I have the following series
3/2, 4/3, 5/4, 6/5….
the nth term could be expressed as n+2/n+1.
I cant seem to work out how to get the limit of this function as most of the books describe the sum to infinity as a/1 -r.
With a = 3/2 and being the first term, I am confused as to what r should equal. As this sequence does not seem to have a common ratio. I thought that r would be the common ratio.
Maybe I am going down the wrong line of thinking so please clarify how to find the limit and the r variable in the equation.
Many Thanks
Best Answer
Suppose that the $n$-th term of a certain sequence is $\dfrac{n+2}{n+1}$. Note that $$\frac{n+2}{n+1}=1+\frac{1}{n+1}.$$ As $n\to\infty$, the $\dfrac{1}{n+1}$ part approaches $0$, so our limit is $1$.

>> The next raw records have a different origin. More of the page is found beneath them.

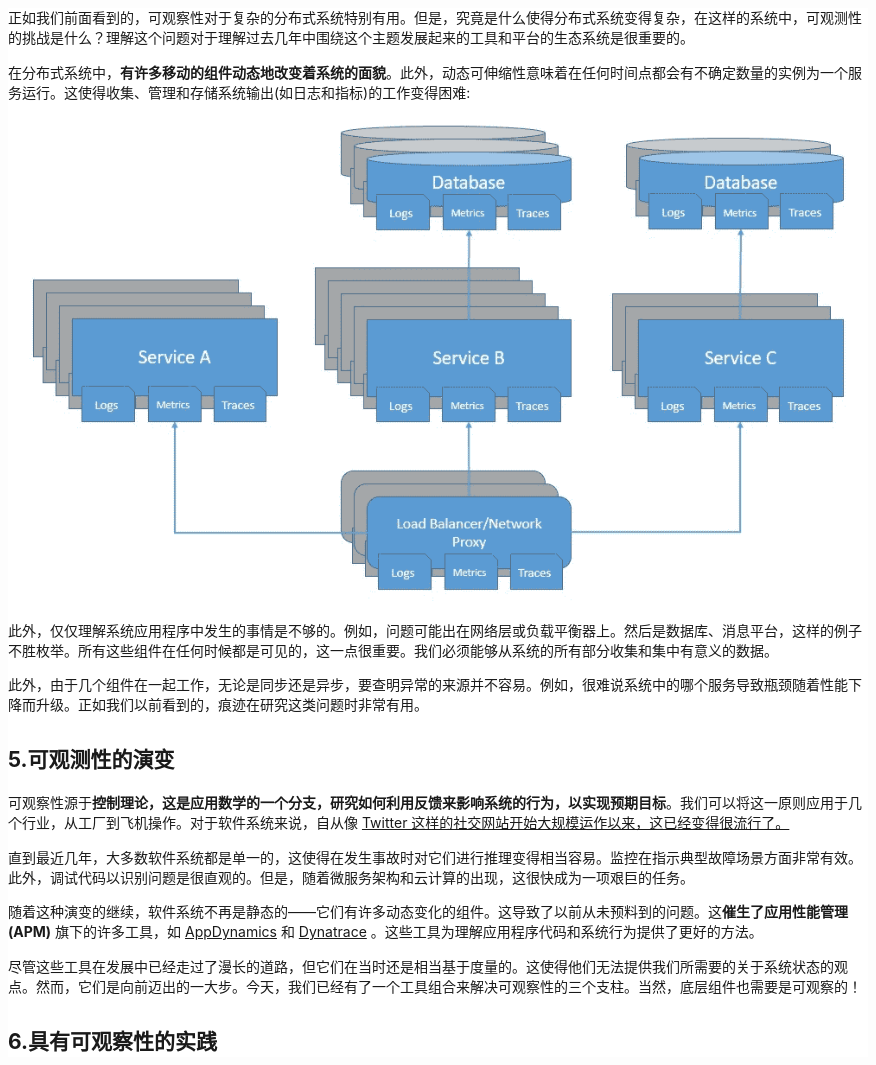 正如我们前面看到的，可观察性对于复杂的分布式系统特别有用。但是，究竟是什么使得分布式系统变得复杂，在这样的系统中，可观测性的挑战是什么？理解这个问题对于理解过去几年中围绕这个主题发展起来的工具和平台的生态系统是很重要的。

在分布式系统中，**有许多移动的组件动态地改变着系统的面貌**。此外，动态可伸缩性意味着在任何时间点都会有不确定数量的实例为一个服务运行。这使得收集、管理和存储系统输出(如日志和指标)的工作变得困难:

[![](img/9b3af44c36e9ac339c1640f90cc028ed.png)](/web/20220526050747/https://www.baeldung.com/wp-content/uploads/2021/06/Observability-Typical-Architecture.jpg)

此外，仅仅理解系统应用程序中发生的事情是不够的。例如，问题可能出在网络层或负载平衡器上。然后是数据库、消息平台，这样的例子不胜枚举。所有这些组件在任何时候都是可见的，这一点很重要。我们必须能够从系统的所有部分收集和集中有意义的数据。

此外，由于几个组件在一起工作，无论是同步还是异步，要查明异常的来源并不容易。例如，很难说系统中的哪个服务导致瓶颈随着性能下降而升级。正如我们以前看到的，痕迹在研究这类问题时非常有用。

## 5.可观测性的演变

可观察性源于**控制理论，这是应用数学的一个分支，研究如何利用反馈来影响系统的行为，以实现预期目标**。我们可以将这一原则应用于几个行业，从工厂到飞机操作。对于软件系统来说，自从像 [Twitter 这样的社交网站开始大规模运作以来，这已经变得很流行了。](https://web.archive.org/web/20220526050747/https://blog.twitter.com/engineering/en_us/a/2013/observability-at-twitter.html)

直到最近几年，大多数软件系统都是单一的，这使得在发生事故时对它们进行推理变得相当容易。监控在指示典型故障场景方面非常有效。此外，调试代码以识别问题是很直观的。但是，随着微服务架构和云计算的出现，这很快成为一项艰巨的任务。

随着这种演变的继续，软件系统不再是静态的——它们有许多动态变化的组件。这导致了以前从未预料到的问题。这**催生了应用性能管理(APM)** 旗下的许多工具，如 [AppDynamics](https://web.archive.org/web/20220526050747/https://www.appdynamics.com/) 和 [Dynatrace](https://web.archive.org/web/20220526050747/https://www.dynatrace.com/) 。这些工具为理解应用程序代码和系统行为提供了更好的方法。

尽管这些工具在发展中已经走过了漫长的道路，但它们在当时还是相当基于度量的。这使得他们无法提供我们所需要的关于系统状态的观点。然而，它们是向前迈出的一大步。今天，我们已经有了一个工具组合来解决可观察性的三个支柱。当然，底层组件也需要是可观察的！

## 6.具有可观察性的实践

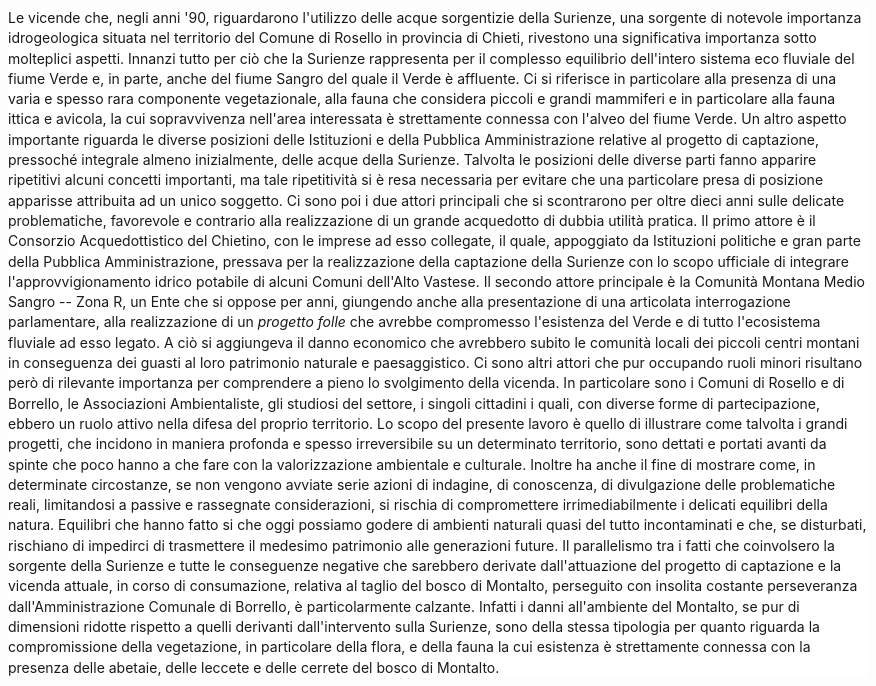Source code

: 



















Le vicende che, negli anni '90, riguardarono l'utilizzo delle acque sorgentizie della Surienze, una sorgente di notevole importanza idrogeologica situata nel territorio del Comune di Rosello in provincia di Chieti,  rivestono una significativa importanza sotto molteplici aspetti. Innanzi tutto per ciò che la Surienze rappresenta per il complesso equilibrio  dell'intero sistema eco fluviale del fiume Verde e, in parte, anche del fiume Sangro del quale il Verde è affluente. Ci si riferisce in particolare alla presenza di una varia e spesso rara componente vegetazionale, alla fauna che considera piccoli e grandi mammiferi e in particolare alla fauna ittica e avicola, la cui sopravvivenza nell'area interessata è strettamente connessa con l'alveo del fiume Verde. Un altro aspetto importante riguarda le diverse posizioni delle Istituzioni e della Pubblica Amministrazione   relative   al   progetto   di captazione, pressoché integrale almeno inizialmente, delle acque della Surienze. Talvolta le posizioni delle diverse parti fanno apparire ripetitivi alcuni concetti importanti, ma tale ripetitività si è resa necessaria per evitare che una particolare presa di posizione apparisse attribuita ad un unico soggetto. Ci sono poi i due attori principali che si scontrarono per oltre dieci anni sulle delicate problematiche, favorevole e contrario alla realizzazione di un grande acquedotto di dubbia utilità pratica. Il primo attore è il Consorzio Acquedottistico del Chietino, con le imprese ad esso collegate, il quale, appoggiato da Istituzioni politiche e gran parte della Pubblica Amministrazione, pressava per la realizzazione della captazione della Surienze con lo scopo ufficiale di integrare l'approvvigionamento idrico potabile di alcuni Comuni dell'Alto Vastese. Il secondo attore principale è la Comunità Montana Medio Sangro -- Zona R, un Ente che si oppose per anni, giungendo anche alla presentazione di una articolata interrogazione parlamentare, alla realizzazione di un *progetto folle* che avrebbe compromesso l'esistenza del Verde e di tutto l'ecosistema fluviale ad esso legato. A ciò si aggiungeva il danno economico che avrebbero subito le comunità locali dei piccoli centri montani in conseguenza dei guasti al loro patrimonio naturale e paesaggistico. Ci sono altri attori che pur occupando ruoli minori risultano però di rilevante importanza per comprendere a pieno lo svolgimento della vicenda. In particolare sono i Comuni di Rosello e di Borrello, le Associazioni Ambientaliste, gli studiosi del settore, i singoli cittadini i quali, con diverse forme di partecipazione, ebbero un ruolo attivo nella difesa del proprio territorio. Lo scopo del presente lavoro è quello di illustrare come talvolta i grandi progetti, che incidono in maniera profonda e spesso irreversibile su un determinato territorio, sono dettati e portati avanti da spinte che poco hanno a che fare con la valorizzazione ambientale e culturale. Inoltre ha anche il fine di mostrare come, in determinate circostanze, se non vengono avviate serie azioni di indagine, di conoscenza, di divulgazione delle problematiche reali, limitandosi a passive e rassegnate considerazioni, si rischia di compromettere irrimediabilmente i delicati equilibri della natura. Equilibri che hanno fatto si che oggi possiamo godere di ambienti naturali quasi del tutto incontaminati e che, se disturbati, rischiano di impedirci di trasmettere il medesimo patrimonio alle generazioni future. Il parallelismo tra i fatti che coinvolsero la sorgente della Surienze e tutte le conseguenze negative che sarebbero derivate dall'attuazione del progetto di captazione e la vicenda attuale, in corso di consumazione, relativa al taglio del bosco di Montalto, perseguito con insolita costante perseveranza dall'Amministrazione Comunale di Borrello, è particolarmente calzante. Infatti i danni all'ambiente del Montalto, se pur di dimensioni ridotte rispetto a quelli derivanti dall'intervento sulla Surienze, sono della stessa tipologia per quanto riguarda la compromissione della vegetazione, in particolare della flora, e della fauna la cui esistenza è strettamente connessa con la presenza delle abetaie, delle leccete e delle cerrete del bosco di Montalto.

Or else we can divide top and bottom by $n$, obtaining $$\frac{n+2}{n+1}=\frac{1+\frac{2}{n}}{1+\frac{1}{n}}.$$ As $n\to\infty$, $1+\dfrac{2}{n}\to 1$, and $1+\dfrac{1}{n}\to 1$, so our limit is $1$.
Remark: One can get useful information from the calculator. If you are interested in finding the limit as $n\to\infty$ of $a_n$, you can calculate $a_n$ for a few largish $n$. For example, ca;culate $\dfrac{n+2}{n+1}$ for $n=1000$ and for $n=10000$. It will now be plausible that the limit might be $1$. And once one knows that the "answer" should be $1$, it becomes easier to show that it is $1$.